> Te lezen fragment
= = = =

Loopbaan
planning
Ondernemings-
radenwerk
1
Wanneer wij spreken over loopbaanplanning, dan
dient onderscheid te worden gemaakt tussen
loopbaanplanning vanuit het gezichtspunt van de
medewerker gezien en vanuit dat van de
onderneming (manpowerplanning).
De medewerker streeft in de meeste gevallen naar
een functie, waarbij hij zijn capaciteiten ten volle kan
ontplooien. De onderneming streeft daarnaast naar
het optimaal bemannen van functies en het goed
functioneren van de organisatie. Wij stellen ons tot
taak deze doelstellingen zo veel mogelijk op elkaar af
te stemmen, wetende dat een organisatie in de
praktijk niet iedereen de functie kan aanbieden die hij
graag zou willen.
Om gestalte te geven aan een loopbaanplanning voor
het lager- en middenkader werd besloten tot de
instelling van de afdeling Loopbaanontwikkeling in de
Divisie Nederland naast de concernstafdienst
Management Development. Voor verdere
ontwikkeling van de kwalitatieve en kwantitatieve
manpowerplanning wordt het noodzakelijk geacht dat
de loopbaanplanning van het hoger kader en van
het lager- en middenkader wordt gecoördineerd.
De afdeling Loopbaanontwikkeling heeft in het
afgelopen boekjaar de opleidingen en cursussen van
het lager- en middenkader geïnventariseerd.
Vervolgens is in nauw overleg met het management
gestart met een inventarisatie van kwaliteiten,
mogelijkheden en de belangstelling van de
medewerkers over wie beoordelingen zijn opgemaakt.
Hieruit blijkt dat bij een grote groep medewerkers
behoefte bestaat aan het volgen van vakgerichte
cursussen.
Onder loopbaanplanning dient, mede in belang van
de werknemer, eveneens een eventuele
noodzakelijke functieafbouw te worden verstaan.
Deze situatie kan zich bijvoorbeeld voordoen,
wanneer blijkt dat, of door uitgroei van taken of door
oorzaken van persoonlijke aard, een medewerker zijn
functie niet meer volledig en ook voor hem zelf
bevredigend kan vervullen. Men zal dit tijdig moeten
signaleren.

= = = =

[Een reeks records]
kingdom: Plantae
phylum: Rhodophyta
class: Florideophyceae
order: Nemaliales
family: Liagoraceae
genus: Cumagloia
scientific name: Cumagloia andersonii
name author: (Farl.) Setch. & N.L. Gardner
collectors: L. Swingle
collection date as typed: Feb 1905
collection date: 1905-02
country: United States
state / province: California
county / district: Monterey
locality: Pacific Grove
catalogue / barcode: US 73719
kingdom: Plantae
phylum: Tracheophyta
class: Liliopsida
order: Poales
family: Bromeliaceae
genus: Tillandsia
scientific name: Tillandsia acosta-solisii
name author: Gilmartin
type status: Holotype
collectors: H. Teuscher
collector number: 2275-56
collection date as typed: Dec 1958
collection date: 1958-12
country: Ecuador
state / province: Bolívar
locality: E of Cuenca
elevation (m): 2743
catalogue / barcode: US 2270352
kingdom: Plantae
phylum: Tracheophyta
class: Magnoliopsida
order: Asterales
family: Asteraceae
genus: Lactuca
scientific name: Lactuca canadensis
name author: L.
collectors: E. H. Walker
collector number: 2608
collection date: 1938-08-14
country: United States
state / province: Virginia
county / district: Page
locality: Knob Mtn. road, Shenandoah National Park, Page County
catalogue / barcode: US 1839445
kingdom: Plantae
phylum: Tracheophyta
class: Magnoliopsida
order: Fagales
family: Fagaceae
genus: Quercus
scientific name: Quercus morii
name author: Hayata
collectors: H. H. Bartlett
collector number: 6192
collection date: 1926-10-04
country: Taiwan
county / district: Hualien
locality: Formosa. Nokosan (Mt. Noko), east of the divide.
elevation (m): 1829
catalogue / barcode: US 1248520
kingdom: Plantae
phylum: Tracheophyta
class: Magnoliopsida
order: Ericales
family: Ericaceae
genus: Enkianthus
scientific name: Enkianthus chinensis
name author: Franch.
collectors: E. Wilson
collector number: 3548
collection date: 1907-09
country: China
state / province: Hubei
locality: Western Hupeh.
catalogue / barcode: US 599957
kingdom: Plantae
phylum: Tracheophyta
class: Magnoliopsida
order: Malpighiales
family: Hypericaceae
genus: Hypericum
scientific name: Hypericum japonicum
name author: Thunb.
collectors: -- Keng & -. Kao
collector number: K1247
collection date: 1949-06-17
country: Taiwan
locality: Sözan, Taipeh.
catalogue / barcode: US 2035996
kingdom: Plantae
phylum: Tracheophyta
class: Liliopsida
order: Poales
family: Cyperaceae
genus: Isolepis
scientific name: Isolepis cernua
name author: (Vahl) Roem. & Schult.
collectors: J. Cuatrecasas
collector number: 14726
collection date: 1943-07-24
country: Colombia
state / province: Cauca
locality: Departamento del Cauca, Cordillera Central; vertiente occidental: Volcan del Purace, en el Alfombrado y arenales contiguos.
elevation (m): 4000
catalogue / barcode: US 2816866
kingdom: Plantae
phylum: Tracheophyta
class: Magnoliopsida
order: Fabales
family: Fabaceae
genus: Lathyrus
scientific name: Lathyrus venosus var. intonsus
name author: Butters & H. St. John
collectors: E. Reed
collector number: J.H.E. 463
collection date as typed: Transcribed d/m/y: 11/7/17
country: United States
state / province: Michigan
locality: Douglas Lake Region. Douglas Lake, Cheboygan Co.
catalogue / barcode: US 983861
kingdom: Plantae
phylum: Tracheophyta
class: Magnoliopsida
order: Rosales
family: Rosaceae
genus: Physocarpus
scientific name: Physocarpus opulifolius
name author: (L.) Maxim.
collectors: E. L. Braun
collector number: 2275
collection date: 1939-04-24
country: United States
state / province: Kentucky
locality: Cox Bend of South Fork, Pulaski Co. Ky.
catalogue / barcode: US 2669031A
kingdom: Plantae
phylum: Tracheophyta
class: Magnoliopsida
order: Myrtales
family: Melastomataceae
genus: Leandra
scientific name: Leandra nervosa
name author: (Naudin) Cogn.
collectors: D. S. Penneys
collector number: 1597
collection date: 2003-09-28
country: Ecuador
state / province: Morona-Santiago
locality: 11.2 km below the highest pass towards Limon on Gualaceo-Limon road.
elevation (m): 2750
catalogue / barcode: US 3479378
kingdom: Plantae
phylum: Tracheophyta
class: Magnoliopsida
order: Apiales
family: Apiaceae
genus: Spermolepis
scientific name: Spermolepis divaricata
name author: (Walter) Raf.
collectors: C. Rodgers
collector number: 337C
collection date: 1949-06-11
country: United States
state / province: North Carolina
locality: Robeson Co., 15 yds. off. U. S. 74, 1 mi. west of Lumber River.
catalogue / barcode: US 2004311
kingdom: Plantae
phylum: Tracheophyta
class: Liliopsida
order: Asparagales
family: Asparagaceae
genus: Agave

= = = =

> Wat te doen
**a)** Wat heeft de afdeling Loopbaanontwikkeling volgens de tekst over loopbaanplanning in het afgelopen boekjaar in kaart gebracht?
**b)** Schrijf uit de tekst over loopbaanplanning het stuk van "Om gestalte te" tot en met "middenkader wordt gecoördineerd." woord voor woord over.
Gebruik alleen de tekst zelf.

> De antwoorden
**a)** De opleidingen en cursussen van het lager- en middenkader.

**b)**
Om gestalte te geven aan een loopbaanplanning voor
het lager- en middenkader werd besloten tot de
instelling van de afdeling Loopbaanontwikkeling in de
Divisie Nederland naast de concernstafdienst
Management Development. Voor verdere
ontwikkeling van de kwalitatieve en kwantitatieve
manpowerplanning wordt het noodzakelijk geacht dat
de loopbaanplanning van het hoger kader en van
het lager- en middenkader wordt gecoördineerd.